珈琲日記#17 田舎町の古民家カフェにて
久しぶりにローカル線に揺られて、地元よりもさらに田舎な地域に行った。
人口減少、高齢化率の上昇が著しい、いわゆる「過疎地域」。
コロナ禍の時期、なかなか移動ができなかった時にかろうじて行くことができた地域だった。
自分が地域の研究やまちづくりの仕事をしていることに興味を持ってくれた人とつながり、マルシェのボランティアをしたり、地域おこし協力隊の方が主催するイベントに参加したりしていた。
たぶん、わたしはその地域における「関係人口」と言えるのかもしれない。
春の季節にこの地域に行くのは初めてだった。
だから、ローカル線の車窓から見える萌葱色や桃色な春の山や河川の脇に咲いている菜の花がとても美しく、新鮮に見えた。自然と、涙がこぼれていた。
本当は10年以上の仲の友人と行く予定だったのだけど、予定が合わず急遽ひとりで。ひとりの時間を大切にするための時間にしようとおもった。
駅をおり、観光協会で自転車(とヘルメット)を借り、前から行きたかったカフェに行く。
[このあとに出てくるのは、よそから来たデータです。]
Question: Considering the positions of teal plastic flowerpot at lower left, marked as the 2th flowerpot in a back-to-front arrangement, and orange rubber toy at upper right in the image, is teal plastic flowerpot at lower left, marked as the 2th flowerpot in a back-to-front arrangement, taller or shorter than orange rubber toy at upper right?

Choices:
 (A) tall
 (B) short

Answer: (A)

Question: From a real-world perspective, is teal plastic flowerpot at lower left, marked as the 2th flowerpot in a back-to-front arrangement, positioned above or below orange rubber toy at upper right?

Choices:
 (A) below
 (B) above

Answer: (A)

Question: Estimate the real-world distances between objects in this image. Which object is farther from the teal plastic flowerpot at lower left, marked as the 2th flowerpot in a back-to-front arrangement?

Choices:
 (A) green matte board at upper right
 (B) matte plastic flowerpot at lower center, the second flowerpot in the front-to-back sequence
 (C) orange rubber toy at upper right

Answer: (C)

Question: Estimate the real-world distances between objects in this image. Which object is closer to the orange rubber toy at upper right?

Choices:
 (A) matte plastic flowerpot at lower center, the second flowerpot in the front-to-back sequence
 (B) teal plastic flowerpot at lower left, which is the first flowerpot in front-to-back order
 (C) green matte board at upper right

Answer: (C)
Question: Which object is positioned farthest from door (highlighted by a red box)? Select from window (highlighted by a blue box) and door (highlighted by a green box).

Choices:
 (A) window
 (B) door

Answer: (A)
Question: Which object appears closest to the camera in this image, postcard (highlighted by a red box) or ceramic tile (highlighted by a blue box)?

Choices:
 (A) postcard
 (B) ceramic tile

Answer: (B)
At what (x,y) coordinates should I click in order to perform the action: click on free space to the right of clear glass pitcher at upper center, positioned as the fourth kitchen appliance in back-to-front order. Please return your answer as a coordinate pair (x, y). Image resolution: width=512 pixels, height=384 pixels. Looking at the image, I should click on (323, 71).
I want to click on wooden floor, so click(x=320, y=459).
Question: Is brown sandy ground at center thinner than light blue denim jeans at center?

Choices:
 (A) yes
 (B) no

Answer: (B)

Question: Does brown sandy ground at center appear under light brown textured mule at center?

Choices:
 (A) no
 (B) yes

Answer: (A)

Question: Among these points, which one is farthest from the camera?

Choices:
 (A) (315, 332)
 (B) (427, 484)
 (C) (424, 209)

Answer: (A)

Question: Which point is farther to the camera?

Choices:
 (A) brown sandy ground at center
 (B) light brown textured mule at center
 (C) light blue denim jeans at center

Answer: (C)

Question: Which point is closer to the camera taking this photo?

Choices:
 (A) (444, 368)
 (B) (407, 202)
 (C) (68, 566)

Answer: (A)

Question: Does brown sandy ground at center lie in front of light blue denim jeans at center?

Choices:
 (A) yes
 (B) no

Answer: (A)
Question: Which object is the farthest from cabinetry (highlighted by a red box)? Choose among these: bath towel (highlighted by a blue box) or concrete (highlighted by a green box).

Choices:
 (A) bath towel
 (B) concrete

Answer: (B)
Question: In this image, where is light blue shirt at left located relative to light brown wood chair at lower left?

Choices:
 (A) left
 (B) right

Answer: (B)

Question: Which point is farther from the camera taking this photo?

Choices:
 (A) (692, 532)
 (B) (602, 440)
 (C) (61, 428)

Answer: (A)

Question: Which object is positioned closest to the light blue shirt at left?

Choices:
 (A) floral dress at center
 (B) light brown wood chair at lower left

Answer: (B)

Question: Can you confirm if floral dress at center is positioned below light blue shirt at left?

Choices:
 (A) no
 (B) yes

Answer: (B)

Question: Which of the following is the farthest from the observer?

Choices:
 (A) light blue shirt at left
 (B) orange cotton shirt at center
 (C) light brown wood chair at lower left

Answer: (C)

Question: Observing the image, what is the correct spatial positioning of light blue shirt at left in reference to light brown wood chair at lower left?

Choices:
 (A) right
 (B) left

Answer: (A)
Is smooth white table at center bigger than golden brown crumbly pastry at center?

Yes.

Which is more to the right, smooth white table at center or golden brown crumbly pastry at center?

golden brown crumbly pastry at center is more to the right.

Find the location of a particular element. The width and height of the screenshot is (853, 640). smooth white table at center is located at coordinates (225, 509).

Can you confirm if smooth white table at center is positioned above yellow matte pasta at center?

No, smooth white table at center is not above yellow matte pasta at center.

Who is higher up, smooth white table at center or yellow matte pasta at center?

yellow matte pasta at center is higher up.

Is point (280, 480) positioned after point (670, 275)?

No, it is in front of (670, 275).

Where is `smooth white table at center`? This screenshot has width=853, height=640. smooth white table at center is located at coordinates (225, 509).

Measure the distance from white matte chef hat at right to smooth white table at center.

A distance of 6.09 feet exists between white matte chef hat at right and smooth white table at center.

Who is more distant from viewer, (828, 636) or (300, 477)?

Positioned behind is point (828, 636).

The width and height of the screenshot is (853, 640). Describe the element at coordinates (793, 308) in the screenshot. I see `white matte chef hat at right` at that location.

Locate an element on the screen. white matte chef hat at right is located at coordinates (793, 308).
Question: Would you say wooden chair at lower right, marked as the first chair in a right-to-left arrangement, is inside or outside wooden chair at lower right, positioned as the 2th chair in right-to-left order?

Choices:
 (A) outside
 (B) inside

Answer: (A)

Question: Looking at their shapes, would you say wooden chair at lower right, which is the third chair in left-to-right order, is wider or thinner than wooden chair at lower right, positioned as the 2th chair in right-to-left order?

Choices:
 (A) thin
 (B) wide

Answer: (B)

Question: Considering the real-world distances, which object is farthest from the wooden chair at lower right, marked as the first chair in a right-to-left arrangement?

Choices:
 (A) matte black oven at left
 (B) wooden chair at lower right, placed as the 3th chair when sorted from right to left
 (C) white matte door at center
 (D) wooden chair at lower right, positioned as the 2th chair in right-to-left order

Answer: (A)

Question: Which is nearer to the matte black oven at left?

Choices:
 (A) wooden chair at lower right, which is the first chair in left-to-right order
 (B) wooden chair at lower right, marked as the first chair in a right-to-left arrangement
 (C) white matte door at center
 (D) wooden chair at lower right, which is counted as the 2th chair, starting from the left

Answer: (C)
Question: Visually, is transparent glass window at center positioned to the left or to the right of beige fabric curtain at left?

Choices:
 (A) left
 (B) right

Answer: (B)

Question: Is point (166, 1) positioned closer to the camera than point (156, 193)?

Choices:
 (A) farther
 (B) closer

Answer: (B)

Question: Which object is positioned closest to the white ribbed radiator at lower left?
地元で自転車に乗るなんて、しかもヘルメットを被るなんて、中学生の時以来だった。
毎日ヘルメットとセーラー服(中には短パンジャージ)で通学していたあの頃。
その日は長めのスカートだったので、セーラー服で自転車を漕ぐ感覚ににていた。
目的地のカフェは、数年前に築150年の古民家をセルフリノベーションしてできたお店。地域おこし協力隊だった方がコーヒーの焙煎士としてお店を構えている。
カフェができる前からそのお店の方と知り合いだった。
自分はこのエッセイを書き始める前からコーヒーは日常の一部だった。カフェに行くのも大好きだった。でも、その方と出会って、コーヒーの知識や淹れ方を知って、より一層コーヒーが好きになった。
命の恩人ならぬコーヒーの恩人?なのかもしれない。
ひとりでゆっくりした。店内(というか室内?)には本棚があって、そこからコールハースのエッセイを見つけた。都市や地域を考える上で、コールハースは私にとって重要人物の一人だったので、うれしかった。1-2時間かけてじっくり読んだ。
自分と同年代となると、95%くらいの人は働いている。それに引け目を感じ続けてしまっている。そう思う必要ないのに。
この一年は諸事情で色々ゆっくりすることになった。悩ましいけど。こうするしかなかった。
そういう意味では、ゆっくりする良い週末に塗った気がする。
帰り際、店主さんと語った。続けることの大切さ、難しさ、距離感。
この辺の人は地方に住んでるのに、考え方や時間感覚が都市だねって。
研究のヒントにもなったかもしれない。